I am working with a large dataset and I wish to recode a large number of variables so that they are each divided into 4 equally sized groups.
I can do this to a single variable by using the split_var
function from sjmisc
library, as shown below:
library(sjmisc)
mtcars %>% select(mpg, cyl, disp)
split_var(mtcars, mpg, n = 4)
which produces a new category that represents the group that the particular row is in based on the old value. However, I cannot find a solution to do this across multiple variables. It works if i manually put in the column name for each variable, like shown below:
split_var(mtcars, mpg, cyl, disp, n = 4)
However, as I am working with a large dataset, I need to find a way that I don't have to manually put the names of each row. I have tried the equivalent of split_var(mtcars, c("mpg", "cyl", "disp"), n = 4)
which produces an error:
> split_var(mtcars, c("mpg", "cyl", "disp"), n = 4)

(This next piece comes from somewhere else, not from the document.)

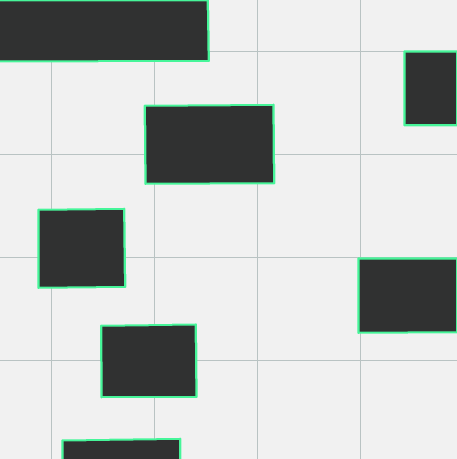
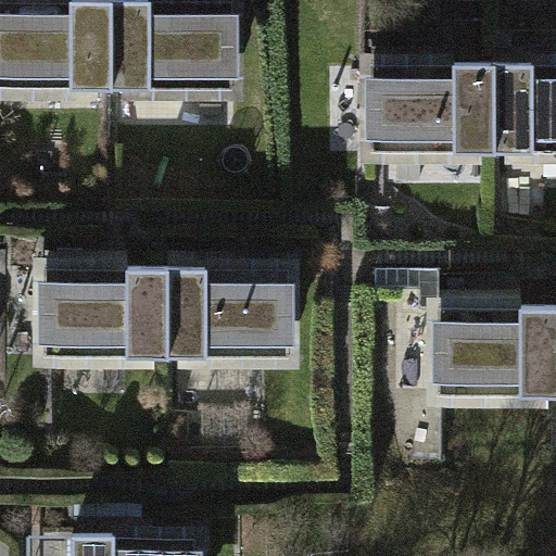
building: none -> [356,74,478,161]
building: [145,105,274,184] -> [147,258,300,352]
building: [101,324,196,397] -> none

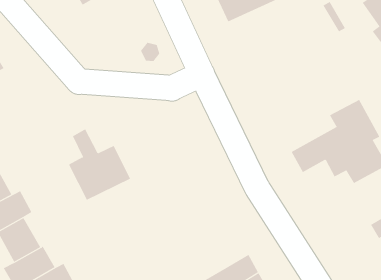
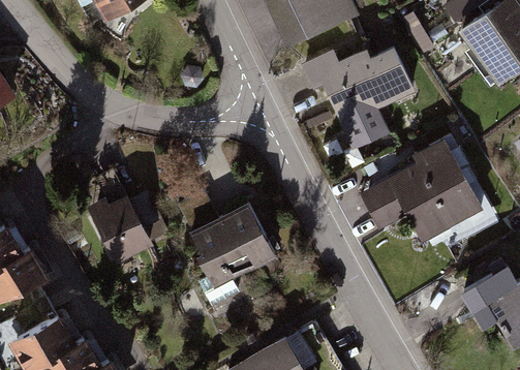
building: none -> [305,48,411,142]
building: none -> [178,193,275,305]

Error: Problem with `mutate()` input `..1`.
ℹ `..1 = c("mpg", "cyl", "disp")`.
ℹ `..1` must be size 32 or 1, not 3.
I think I might need lapply, but I am unaware how to use it in this context. Any help is appreciated!

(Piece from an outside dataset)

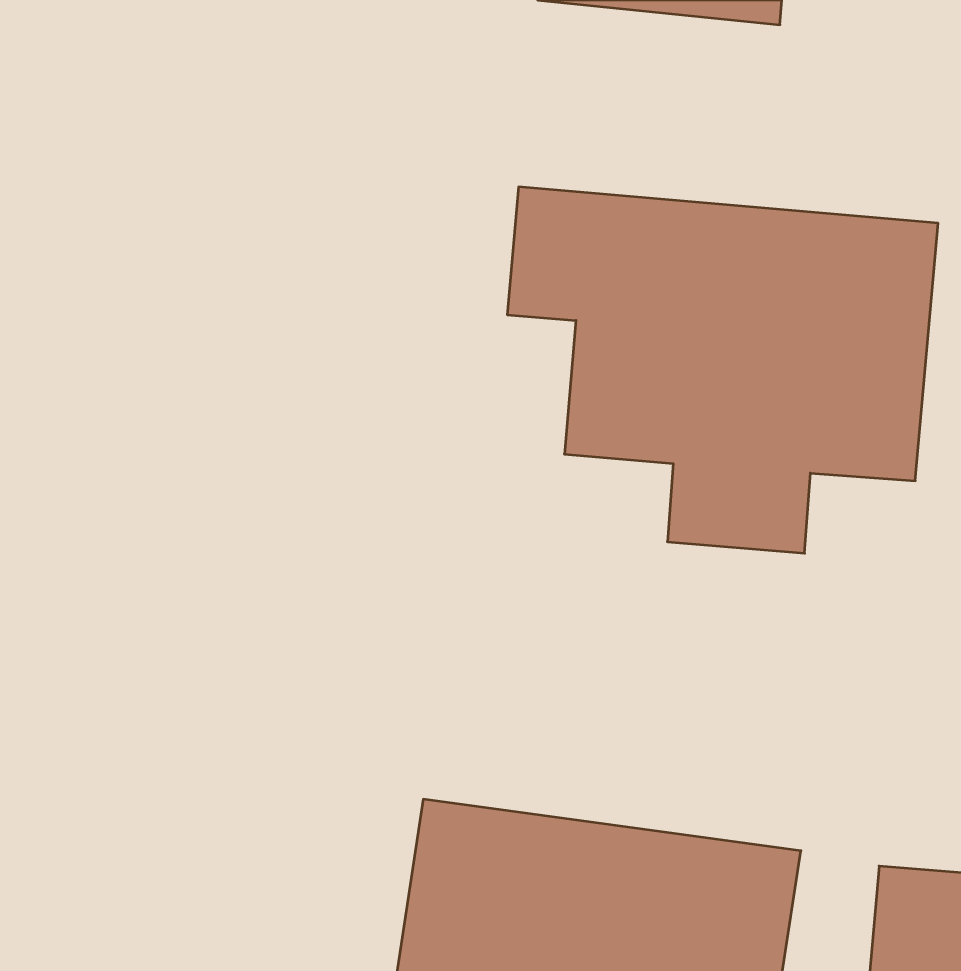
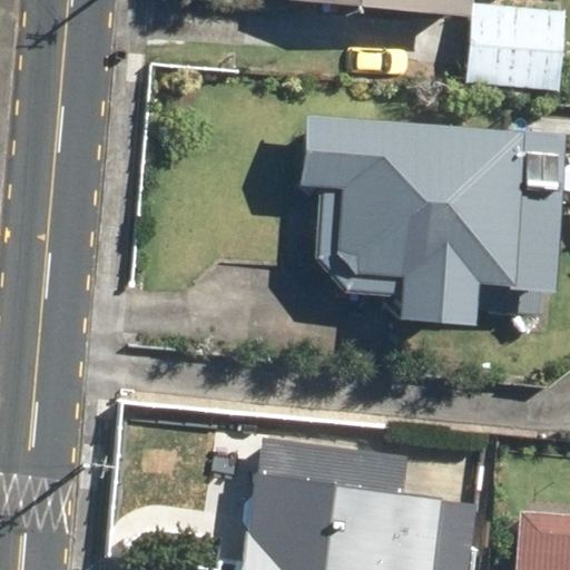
building: none -> [469,10,563,91]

CodePudding user response:
split_var
uses select_helpers
. So you can do:
mtcars %>%
split_var(everything(), n = 4)
mtcars %>%
split_var(all_of(c("mpg","cyl")), n = 4)
CodePudding user response:
split_var
only works for numeric variables as it uses quantiles, so you can do:
mtcars %>%
sjmisc::split_var(where(is.numeric), n = 4)